▶ WORK TASK: Search the listing below for the string "left", then copy every line it appears in.

▶ DATASET SECTION:

= = = =

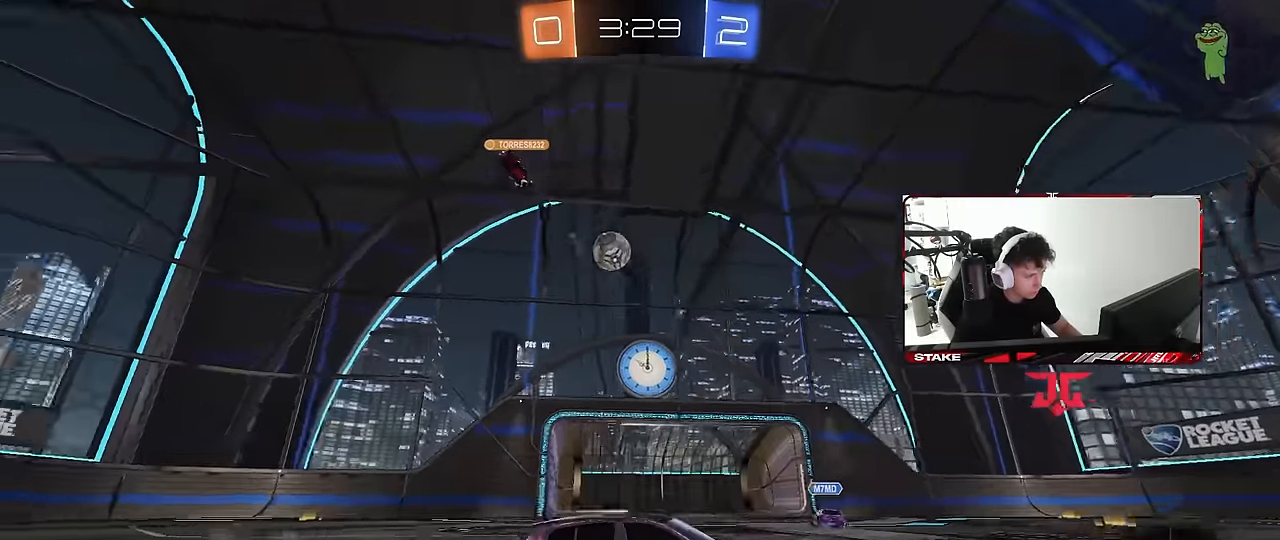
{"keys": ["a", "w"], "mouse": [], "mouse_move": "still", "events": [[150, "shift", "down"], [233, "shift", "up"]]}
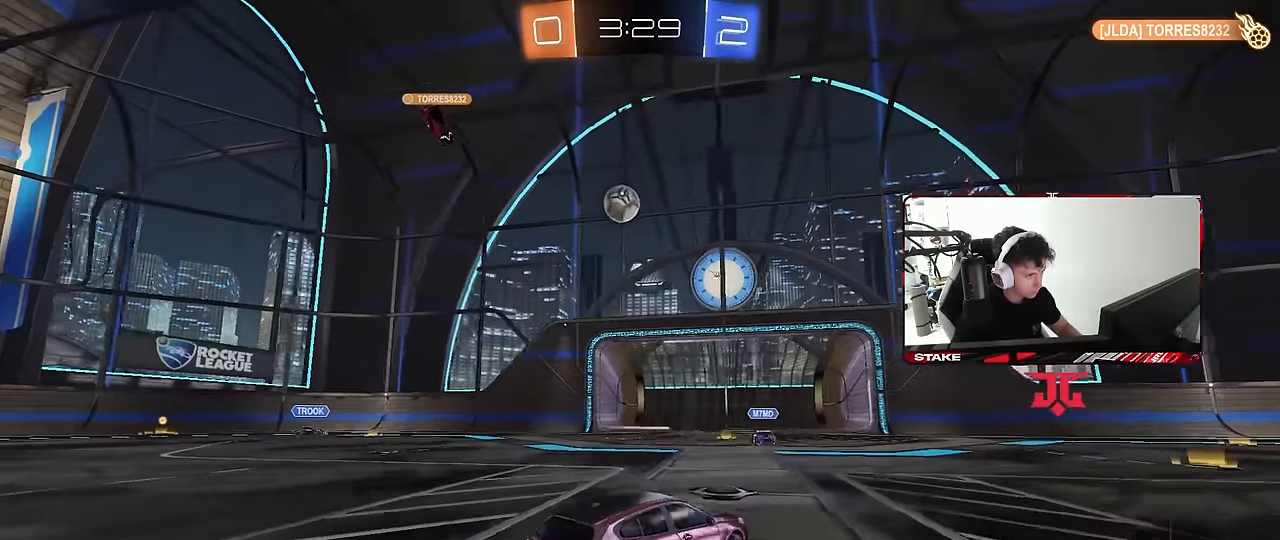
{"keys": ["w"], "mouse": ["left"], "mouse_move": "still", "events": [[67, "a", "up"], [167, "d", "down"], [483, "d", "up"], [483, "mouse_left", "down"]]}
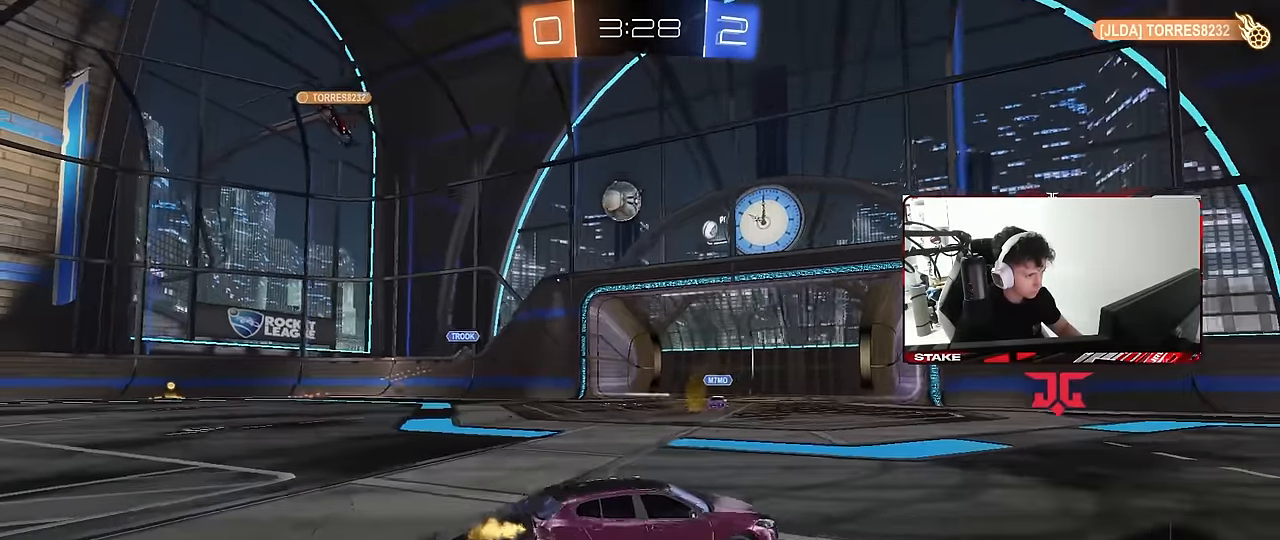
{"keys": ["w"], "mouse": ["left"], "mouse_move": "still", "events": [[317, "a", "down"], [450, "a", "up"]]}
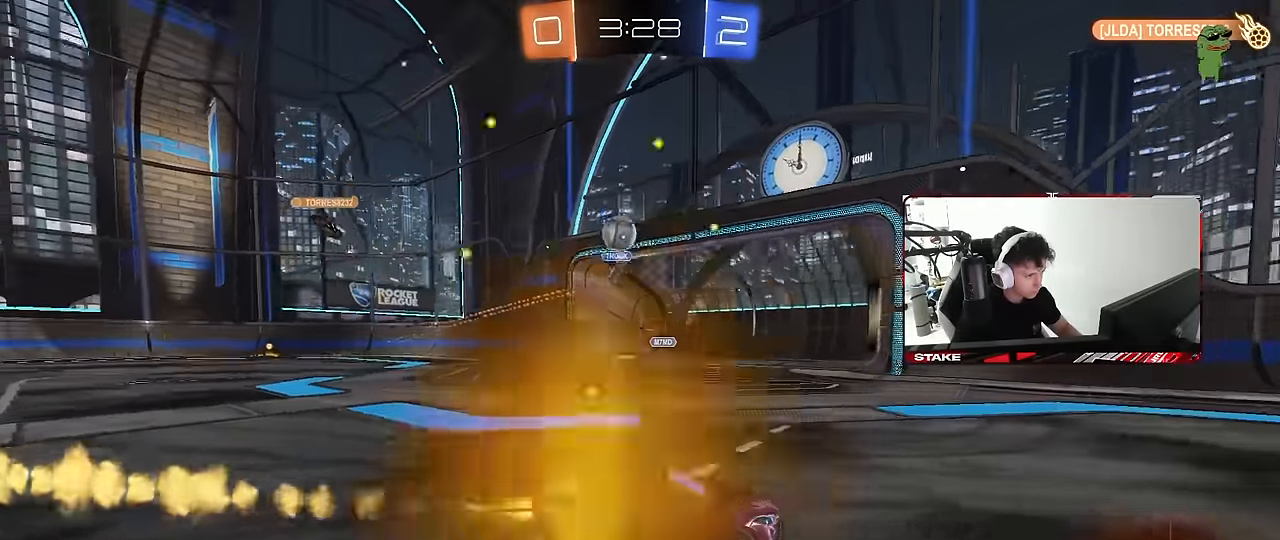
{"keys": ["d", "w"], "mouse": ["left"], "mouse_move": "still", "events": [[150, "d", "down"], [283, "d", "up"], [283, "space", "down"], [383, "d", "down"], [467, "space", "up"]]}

= = = =

▶ REPLY:
{"keys": ["w"], "mouse": ["left"], "mouse_move": "still", "events": [[67, "a", "up"], [167, "d", "down"], [483, "d", "up"], [483, "mouse_left", "down"]]}
{"keys": ["w"], "mouse": ["left"], "mouse_move": "still", "events": [[317, "a", "down"], [450, "a", "up"]]}
{"keys": ["d", "w"], "mouse": ["left"], "mouse_move": "still", "events": [[150, "d", "down"], [283, "d", "up"], [283, "space", "down"], [383, "d", "down"], [467, "space", "up"]]}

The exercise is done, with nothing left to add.